**What is expected:**
Take the records below and print them verbatim up to and including the line that carries "wrist: (1186, 788)".

**Keypoint coordinate data:**
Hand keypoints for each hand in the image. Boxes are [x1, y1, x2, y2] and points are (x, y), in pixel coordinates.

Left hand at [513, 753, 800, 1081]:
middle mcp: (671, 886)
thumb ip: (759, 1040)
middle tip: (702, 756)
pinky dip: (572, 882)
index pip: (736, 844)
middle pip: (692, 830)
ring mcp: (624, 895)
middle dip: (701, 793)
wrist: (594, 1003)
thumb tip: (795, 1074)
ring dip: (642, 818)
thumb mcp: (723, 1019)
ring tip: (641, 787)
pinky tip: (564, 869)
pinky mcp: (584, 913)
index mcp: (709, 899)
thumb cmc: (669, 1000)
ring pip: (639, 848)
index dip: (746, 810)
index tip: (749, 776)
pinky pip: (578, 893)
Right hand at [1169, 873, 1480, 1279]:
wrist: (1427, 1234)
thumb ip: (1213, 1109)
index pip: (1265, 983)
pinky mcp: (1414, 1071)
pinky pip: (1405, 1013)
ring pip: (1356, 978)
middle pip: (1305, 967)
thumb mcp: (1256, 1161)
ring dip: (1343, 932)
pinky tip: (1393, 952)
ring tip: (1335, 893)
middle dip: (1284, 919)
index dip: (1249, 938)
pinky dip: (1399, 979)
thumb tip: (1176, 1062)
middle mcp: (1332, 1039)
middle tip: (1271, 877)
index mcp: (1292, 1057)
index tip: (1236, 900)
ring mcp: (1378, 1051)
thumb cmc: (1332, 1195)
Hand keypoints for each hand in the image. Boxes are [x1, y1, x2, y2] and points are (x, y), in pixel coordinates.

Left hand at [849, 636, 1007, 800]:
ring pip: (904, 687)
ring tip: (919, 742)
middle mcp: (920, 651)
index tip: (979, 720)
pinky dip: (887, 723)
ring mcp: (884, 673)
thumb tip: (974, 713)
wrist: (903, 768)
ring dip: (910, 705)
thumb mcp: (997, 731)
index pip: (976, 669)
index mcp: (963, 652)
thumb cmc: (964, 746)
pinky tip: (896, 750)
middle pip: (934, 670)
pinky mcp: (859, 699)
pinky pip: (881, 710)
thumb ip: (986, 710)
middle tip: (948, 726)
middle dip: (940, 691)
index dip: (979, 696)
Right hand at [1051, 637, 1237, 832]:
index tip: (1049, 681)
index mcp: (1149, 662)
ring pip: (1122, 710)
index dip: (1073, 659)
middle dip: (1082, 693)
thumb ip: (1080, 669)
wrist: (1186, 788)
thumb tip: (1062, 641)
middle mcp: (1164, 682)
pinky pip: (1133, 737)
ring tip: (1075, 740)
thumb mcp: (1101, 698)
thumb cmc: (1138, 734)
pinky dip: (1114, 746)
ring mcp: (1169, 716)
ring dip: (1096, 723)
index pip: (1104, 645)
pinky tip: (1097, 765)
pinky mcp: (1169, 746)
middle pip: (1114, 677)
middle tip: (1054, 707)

**Answer section:**
Hand keypoints for each hand in the image. Boxes are [x1, y1, x2, y2] and points are (x, y), in pixel coordinates.

Left hand at [513, 753, 800, 1081]:
middle mcp: (671, 886)
thumb ip: (759, 1040)
middle tip: (702, 756)
pinky dip: (572, 882)
index pip: (736, 844)
middle pip: (692, 830)
ring mcp: (624, 895)
middle dip: (701, 793)
wrist: (594, 1003)
thumb tip: (795, 1074)
ring dip: (642, 818)
thumb mcp: (723, 1019)
ring tip: (641, 787)
pinky tip: (564, 869)
pinky mcp: (584, 913)
index mcp: (709, 899)
thumb cmc: (669, 1000)
ring pip: (639, 848)
index dip: (746, 810)
index tip: (749, 776)
pinky pip: (578, 893)
Right hand at [1169, 873, 1480, 1279]:
wrist: (1427, 1234)
thumb ip: (1213, 1109)
index pip: (1265, 983)
pinky mcp: (1414, 1071)
pinky pip: (1405, 1013)
ring pip: (1356, 978)
middle pip: (1305, 967)
thumb mcp: (1256, 1161)
ring dip: (1343, 932)
pinky tip: (1393, 952)
ring tip: (1335, 893)
middle dip: (1284, 919)
index dip: (1249, 938)
pinky dip: (1399, 979)
thumb tip: (1176, 1062)
middle mcp: (1332, 1039)
middle tip: (1271, 877)
index mcp: (1292, 1057)
index tip: (1236, 900)
ring mcp: (1378, 1051)
thumb cmc: (1332, 1195)
Hand keypoints for each hand in the image. Boxes are [x1, y1, x2, y2] and points are (x, y), in pixel coordinates.

Left hand at [849, 636, 1007, 800]:
ring pip: (904, 687)
ring tip: (919, 742)
middle mcp: (920, 651)
index tip: (979, 720)
pinky dip: (887, 723)
ring mcp: (884, 673)
thumb tip: (974, 713)
wrist: (903, 768)
ring dip: (910, 705)
thumb mcp: (997, 731)
index pip: (976, 669)
index mcp: (963, 652)
thumb cmc: (964, 746)
pinky tip: (896, 750)
middle pip: (934, 670)
pinky mcp: (859, 699)
pinky pip: (881, 710)
thumb ip: (986, 710)
middle tip: (948, 726)
middle dip: (940, 691)
index dip: (979, 696)
Right hand at [1051, 637, 1237, 832]:
index tip: (1049, 681)
index mcp: (1149, 662)
ring pip: (1122, 710)
index dip: (1073, 659)
middle dip: (1082, 693)
thumb ip: (1080, 669)
wrist: (1186, 788)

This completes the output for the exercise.